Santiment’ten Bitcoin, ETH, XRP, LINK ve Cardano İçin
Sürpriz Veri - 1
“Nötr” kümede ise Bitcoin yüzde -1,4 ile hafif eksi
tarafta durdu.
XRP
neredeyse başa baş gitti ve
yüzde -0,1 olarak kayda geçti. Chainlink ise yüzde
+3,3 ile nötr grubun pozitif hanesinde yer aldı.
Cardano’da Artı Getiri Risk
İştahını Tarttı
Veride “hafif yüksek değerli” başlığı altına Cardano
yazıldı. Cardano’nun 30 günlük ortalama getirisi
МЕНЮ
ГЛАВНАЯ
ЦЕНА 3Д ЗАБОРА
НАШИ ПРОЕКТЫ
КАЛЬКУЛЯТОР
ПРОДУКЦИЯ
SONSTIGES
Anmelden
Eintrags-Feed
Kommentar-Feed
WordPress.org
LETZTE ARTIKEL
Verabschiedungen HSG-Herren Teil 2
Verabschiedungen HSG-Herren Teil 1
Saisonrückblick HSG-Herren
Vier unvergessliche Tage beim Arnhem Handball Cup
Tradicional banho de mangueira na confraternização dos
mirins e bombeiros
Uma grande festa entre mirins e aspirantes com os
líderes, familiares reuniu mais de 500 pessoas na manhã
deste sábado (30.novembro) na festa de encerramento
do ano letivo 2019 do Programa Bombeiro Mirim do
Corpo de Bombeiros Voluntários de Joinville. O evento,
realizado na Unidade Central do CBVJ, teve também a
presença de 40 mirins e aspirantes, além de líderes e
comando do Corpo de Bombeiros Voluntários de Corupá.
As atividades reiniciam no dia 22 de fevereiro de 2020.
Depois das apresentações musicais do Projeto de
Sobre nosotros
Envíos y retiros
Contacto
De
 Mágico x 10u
--
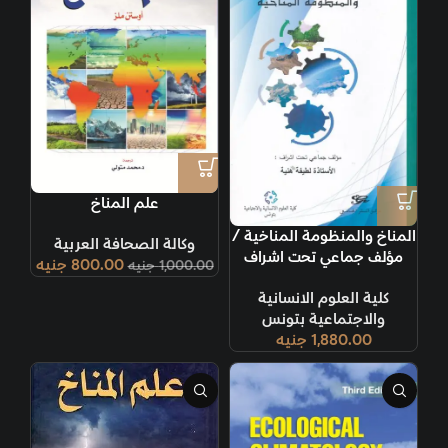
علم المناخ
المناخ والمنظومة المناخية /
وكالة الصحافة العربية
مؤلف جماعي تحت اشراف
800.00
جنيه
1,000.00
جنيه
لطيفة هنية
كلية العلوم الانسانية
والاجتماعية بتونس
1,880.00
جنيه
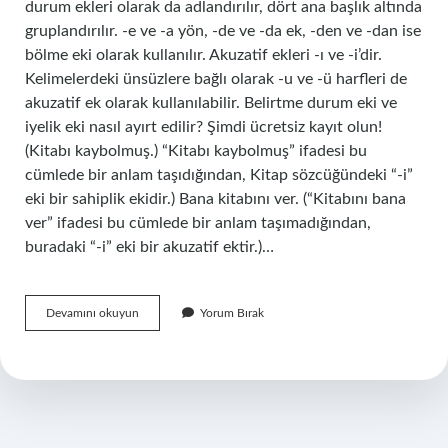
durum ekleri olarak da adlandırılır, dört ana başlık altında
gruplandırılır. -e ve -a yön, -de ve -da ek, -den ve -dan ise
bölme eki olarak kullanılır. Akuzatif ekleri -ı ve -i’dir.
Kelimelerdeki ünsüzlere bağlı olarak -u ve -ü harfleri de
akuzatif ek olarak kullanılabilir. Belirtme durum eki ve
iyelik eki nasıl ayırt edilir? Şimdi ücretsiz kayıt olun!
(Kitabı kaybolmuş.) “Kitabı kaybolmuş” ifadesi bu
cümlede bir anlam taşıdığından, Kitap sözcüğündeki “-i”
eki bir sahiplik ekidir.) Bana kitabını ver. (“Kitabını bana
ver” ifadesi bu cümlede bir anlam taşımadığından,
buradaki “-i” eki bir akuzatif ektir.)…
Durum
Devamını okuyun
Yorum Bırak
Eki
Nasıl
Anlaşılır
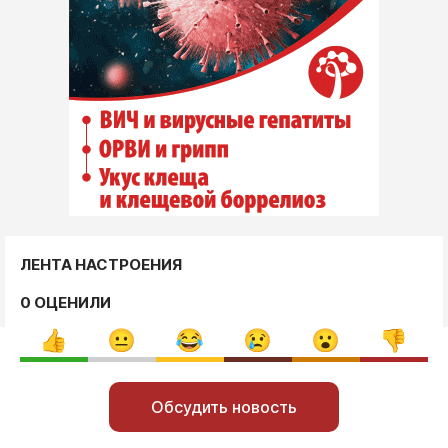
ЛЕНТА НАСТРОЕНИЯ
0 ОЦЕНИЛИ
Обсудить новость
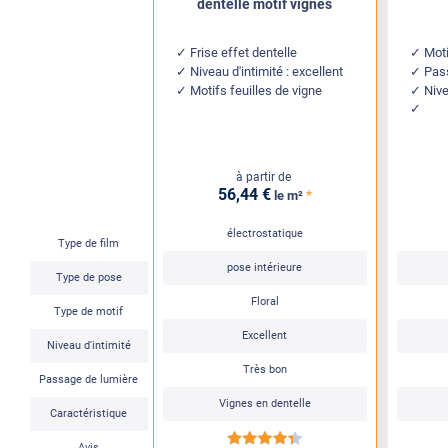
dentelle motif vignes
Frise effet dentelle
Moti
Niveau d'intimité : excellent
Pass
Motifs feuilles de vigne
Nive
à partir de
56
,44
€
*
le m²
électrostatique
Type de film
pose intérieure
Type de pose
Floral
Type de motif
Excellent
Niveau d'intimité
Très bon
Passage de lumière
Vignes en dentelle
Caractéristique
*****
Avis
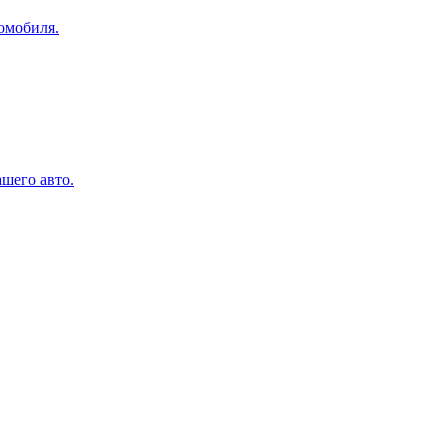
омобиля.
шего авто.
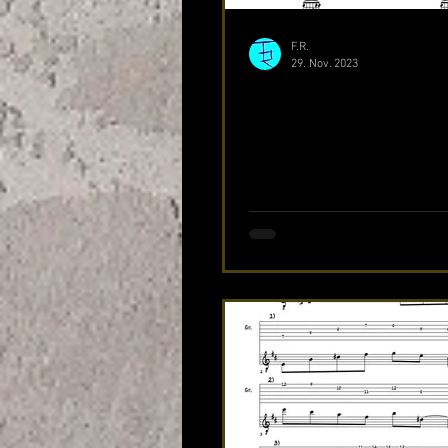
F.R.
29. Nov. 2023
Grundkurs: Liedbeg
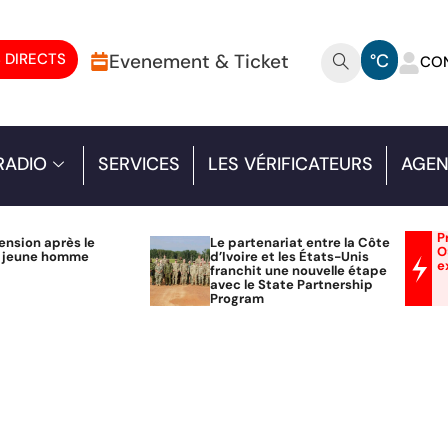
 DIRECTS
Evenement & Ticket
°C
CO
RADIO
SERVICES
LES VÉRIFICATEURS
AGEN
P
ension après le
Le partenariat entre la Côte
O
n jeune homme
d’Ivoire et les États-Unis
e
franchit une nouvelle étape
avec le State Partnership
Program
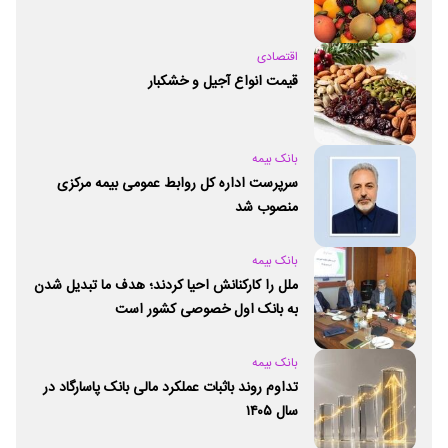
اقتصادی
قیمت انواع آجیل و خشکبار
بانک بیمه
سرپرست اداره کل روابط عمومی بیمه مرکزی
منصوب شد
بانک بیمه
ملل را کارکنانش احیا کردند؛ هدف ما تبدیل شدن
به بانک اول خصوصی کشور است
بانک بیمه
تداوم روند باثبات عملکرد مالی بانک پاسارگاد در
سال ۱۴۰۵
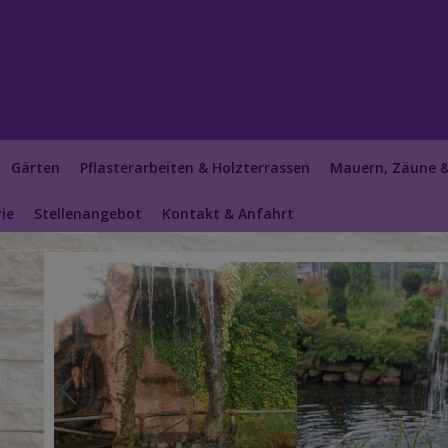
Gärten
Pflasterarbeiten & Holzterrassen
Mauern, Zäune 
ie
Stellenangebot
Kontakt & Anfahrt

• YOUR OBJECTIVE
Recast every line of the listing from the one containing "durum ekleri olarak" down through the one containing "Devamını okuyun" as a JSON list of strings, one string per line, leaving out any blank lines.

• RESULT OF THE TASK
[
  "durum ekleri olarak da adlandırılır, dört ana başlık altında",
  "gruplandırılır. -e ve -a yön, -de ve -da ek, -den ve -dan ise",
  "bölme eki olarak kullanılır. Akuzatif ekleri -ı ve -i’dir.",
  "Kelimelerdeki ünsüzlere bağlı olarak -u ve -ü harfleri de",
  "akuzatif ek olarak kullanılabilir. Belirtme durum eki ve",
  "iyelik eki nasıl ayırt edilir? Şimdi ücretsiz kayıt olun!",
  "(Kitabı kaybolmuş.) “Kitabı kaybolmuş” ifadesi bu",
  "cümlede bir anlam taşıdığından, Kitap sözcüğündeki “-i”",
  "eki bir sahiplik ekidir.) Bana kitabını ver. (“Kitabını bana",
  "ver” ifadesi bu cümlede bir anlam taşımadığından,",
  "buradaki “-i” eki bir akuzatif ektir.)…",
  "Durum",
  "Devamını okuyun"
]